Job item:
Rewrite the text of every item below, replacing "DISPONÍVEL EM BREVE" with "ESGOTADO" and leaving everything else unchanged. Leave the pictures out of your answer.

Given records:
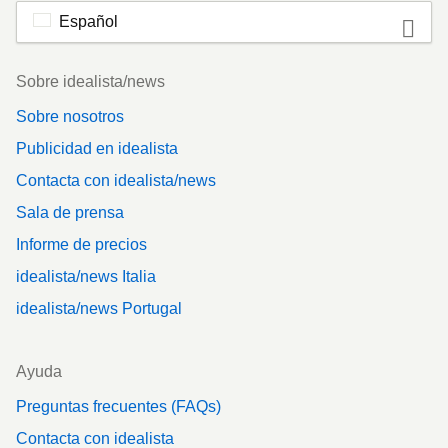
Español
Footer
Sobre idealista/news
Sobre nosotros
Publicidad en idealista
Contacta con idealista/news
Sala de prensa
Informe de precios
idealista/news Italia
idealista/news Portugal
Ayuda
Preguntas frecuentes (FAQs)
Contacta con idealista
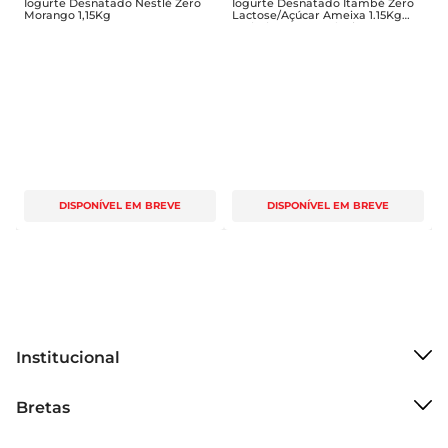
Iogurte Desnatado Nestlé Zero
Iogurte Desnatado Itambé Zero
Morango 1,15Kg
Lactose/Açúcar Ameixa 1.15Kg
Embalagem Econômica
DISPONÍVEL EM BREVE
DISPONÍVEL EM BREVE
Institucional
Sobre o Bretas
Bretas
Grupo Cencosud
Trabalhe conosco
Cartão Bretas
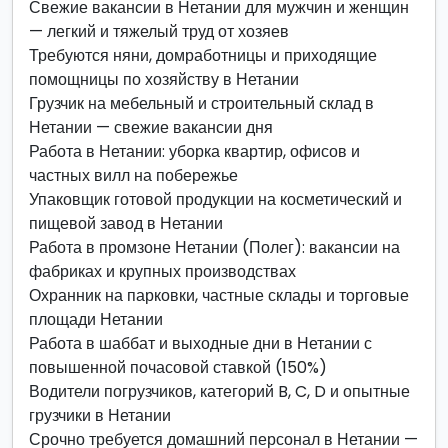
Свежие вакансии в Нетании для мужчин и женщин
— легкий и тяжелый труд от хозяев
Требуются няни, домработницы и приходящие
помощницы по хозяйству в Нетании
Грузчик на мебельный и строительный склад в
Нетании — свежие вакансии дня
Работа в Нетании: уборка квартир, офисов и
частных вилл на побережье
Упаковщик готовой продукции на косметический и
пищевой завод в Нетании
Работа в промзоне Нетании (Полег): вакансии на
фабриках и крупных производствах
Охранник на парковки, частные склады и торговые
площади Нетании
Работа в шаббат и выходные дни в Нетании с
повышенной почасовой ставкой (150%)
Водители погрузчиков, категорий B, C, D и опытные
грузчики в Нетании
Срочно требуется домашний персонал в Нетании —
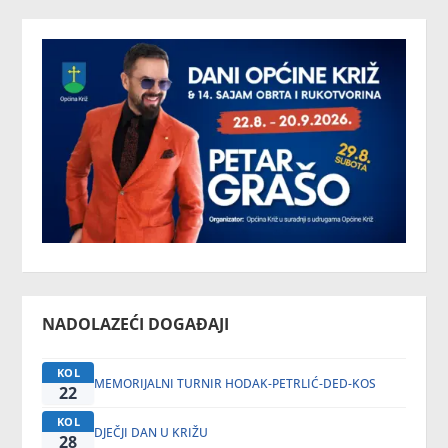
NADOLAZEĆI DOGAĐAJI
KOL
MEMORIJALNI TURNIR HODAK-PETRLIĆ-DED-KOS
22
KOL
DJEČJI DAN U KRIŽU
28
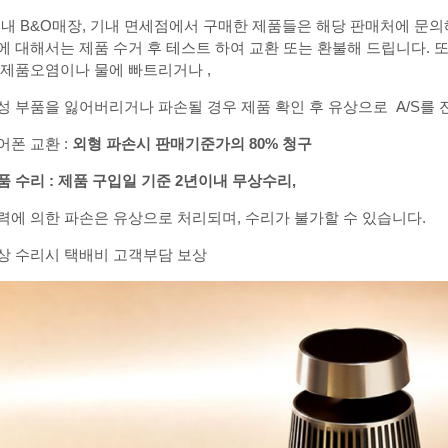
국내 B&O매장, 기내 면세점에서 구매한 제품들은 해당 판매처에 문의
에 대해서는 제품 수거 후 테스트 하여 교환 또는 환불해 드립니다. 또
 제품오염이나 물에 빠트리거나 ,
성 부품을 잃어버리거나 파손될 경우 제품 확인 후 유상으로 A/S를 
어폰 교환 :
외형
파손시
판매기준가의
80%
청구
품
수리
:
제품
구입일
기준
2
년
이내
무상수리
,
력에 의한 파손은 유상으로 처리되며, 수리가 불가할 수 있습니다.
상 수리시 택배비 고객부담 보상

Answer for the task:
Español
Footer
Sobre idealista/news
Sobre nosotros
Publicidad en idealista
Contacta con idealista/news
Sala de prensa
Informe de precios
idealista/news Italia
idealista/news Portugal
Ayuda
Preguntas frecuentes (FAQs)
Contacta con idealista
Iogurte Desnatado Nestlé Zero
Iogurte Desnatado Itambé Zero
Morango 1,15Kg
Lactose/Açúcar Ameixa 1.15Kg
Embalagem Econômica
ESGOTADO
ESGOTADO
Institucional
Sobre o Bretas
Bretas
Grupo Cencosud
Trabalhe conosco
Cartão Bretas
Свежие вакансии в Нетании для мужчин и женщин
— легкий и тяжелый труд от хозяев
Требуются няни, домработницы и приходящие
помощницы по хозяйству в Нетании
Грузчик на мебельный и строительный склад в
Нетании — свежие вакансии дня
Работа в Нетании: уборка квартир, офисов и
частных вилл на побережье
Упаковщик готовой продукции на косметический и
пищевой завод в Нетании
Работа в промзоне Нетании (Полег): вакансии на
фабриках и крупных производствах
Охранник на парковки, частные склады и торговые
площади Нетании
Работа в шаббат и выходные дни в Нетании с
повышенной почасовой ставкой (150%)
Водители погрузчиков, категорий B, C, D и опытные
грузчики в Нетании
Срочно требуется домашний персонал в Нетании —
NADOLAZEĆI DOGAĐAJI
KOL
MEMORIJALNI TURNIR HODAK-PETRLIĆ-DED-KOS
22
KOL
DJEČJI DAN U KRIŽU
28
국내 B&O매장, 기내 면세점에서 구매한 제품들은 해당 판매처에 문의
에 대해서는 제품 수거 후 테스트 하여 교환 또는 환불해 드립니다. 또
 제품오염이나 물에 빠트리거나 ,
성 부품을 잃어버리거나 파손될 경우 제품 확인 후 유상으로 A/S를 
어폰 교환 :
외형
파손시
판매기준가의
80%
청구
품
수리
:
제품
구입일
기준
2
년
이내
무상수리
,
력에 의한 파손은 유상으로 처리되며, 수리가 불가할 수 있습니다.
상 수리시 택배비 고객부담 보상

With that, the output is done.